George (ESRI Professional)
- User: ESRI Professional getting sick of status quo...
- Senario: Told by a manager to look into what is going on?
Discussion
Here is the problem "George" just wants to know *what* to use, selection of components is a real problem here and we need to have some "certified" software stacks that he can try out, or write a memo on (ie "We should evaluate this stuff that I read works together").
Would be better politically if we can ask some of the members or commercial providers to cough up a CD that can run on windows
Recomendations:
- Need to speak in terminology accessable to the target audience. Diagram of ESRI Architecture --> FOSS Architecture.
Constraints:
- We loose points for linux distributions (sorry but true)
- Not interested in open standards (yet), that is part of a long play against vendor lock-in that George's manager is trying to step out of.
- George wants to see a feature list (aka answer the question what can I not do if I choose FOSS)
- Needs to see product set he knows, compared to what we got
- it ** will do us no good to talk about the benifits yet (cause George does not know what an SLD document is).
George wants a definitive "yes" or "no". Yes = we are ready for biz and we just stole ESRI's lunch money.
Desired Workflow for George
- Page 1: Starts on the OSGEO home page (that his manager sent him from our latest press release)
- Page 2: Will click on the AUTODESK link right away as that is a named brand he remembers from the 80s
- Page 3: Will click on a link for a pdf of "Feaure Comparison"
Lui (Open Standards Professional )
- User: "Open Standards" GIS Professional
- Senario: GIS Professional looking for cheap way to try out an open standards
Discussion
Recomendations:
- Once again start with the big picture, this time focus on interactions between components
- We are allowed to list the specificaitons (Lui did a web search to find us)
- Video flash via wink (ie Show don't tell)
- Expect each and every page to be "home", people arrive here via google and will not navigate the site, each page thus has to make obvious the story
Constraints:
- we have at most two pages (clicks) to show a pretty picture and give them what they came for
- it is very hard not to talk down here, we have a different set of technocati turf staked out - each with our own terms - we are both right but we need to speak the correct langauge.
Expected workflow for Lui
- Page 1 - Google hit centered around specificaiton (ie SLD), need a pretty picture or diagram so he knows that a) we got our act together about the SLD spec b) we can make it sing
- Page 2 - Clicks on a "product" page of one of the programs that does SLD (ie GeoServer SLD page)

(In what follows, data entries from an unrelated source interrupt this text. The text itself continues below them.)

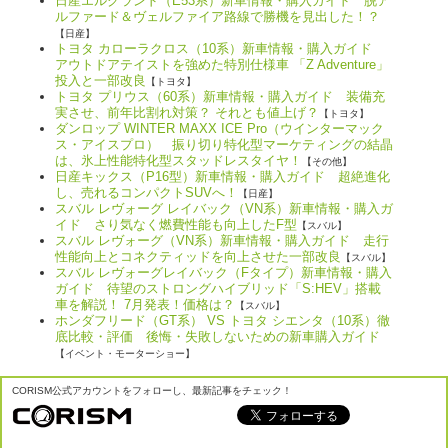
日産エルグランド（E53系）新車情報・購入ガイド 脱ア
ルファード＆ヴェルファイア路線で勝機を見出した！？
【日産】
トヨタ カローラクロス（10系）新車情報・購入ガイド
アウトドアテイストを強めた特別仕様車 「Z Adventure」
投入と一部改良
【トヨタ】
トヨタ プリウス（60系）新車情報・購入ガイド 装備充
実させ、前年比割れ対策？ それとも値上げ？
【トヨタ】
ダンロップ WINTER MAXX ICE Pro（ウインターマック
ス・アイスプロ） 振り切り特化型マーケティングの結晶
は、氷上性能特化型スタッドレスタイヤ！
【その他】
日産キックス（P16型）新車情報・購入ガイド 超絶進化
し、売れるコンパクトSUVへ！
【日産】
スバル レヴォーグ レイバック（VN系）新車情報・購入ガ
イド さり気なく燃費性能も向上したF型
【スバル】
スバル レヴォーグ（VN系）新車情報・購入ガイド 走行
性能向上とコネクティッドを向上させた一部改良
【スバル】
スバル レヴォーグレイバック（Fタイプ）新車情報・購入
ガイド 待望のストロングハイブリッド「S:HEV」搭載
車を解説！ 7月発表！価格は？
【スバル】
ホンダフリード（GT系） VS トヨタ シエンタ（10系）徹
底比較・評価 後悔・失敗しないための新車購入ガイド
【イベント・モーターショー】
CORISM公式アカウントをフォローし、最新記事をチェック！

- Page 3 - If Lui lasts this long it better be a demo that shows an SLD file hitting a live geoserver
- Page 4 - Off to the GeoServer site to sign up for mailing lists, and get to know the gang.
Develoeprs - Solution Developers (Got Code?)
These users speak code
Chris (Geotools Hacker)
- Sound Byte: established developer will be annoyed at any change that slows him down.
- Senario: site change over, where did all my bookmarks go
Adrian
- Sound Byte: starting out wants to know what is here and how/if it works
- Senario: really wants to get working but cannot make sense of the documentation spread across 5 standards, three projects and apparently communicated via Zen.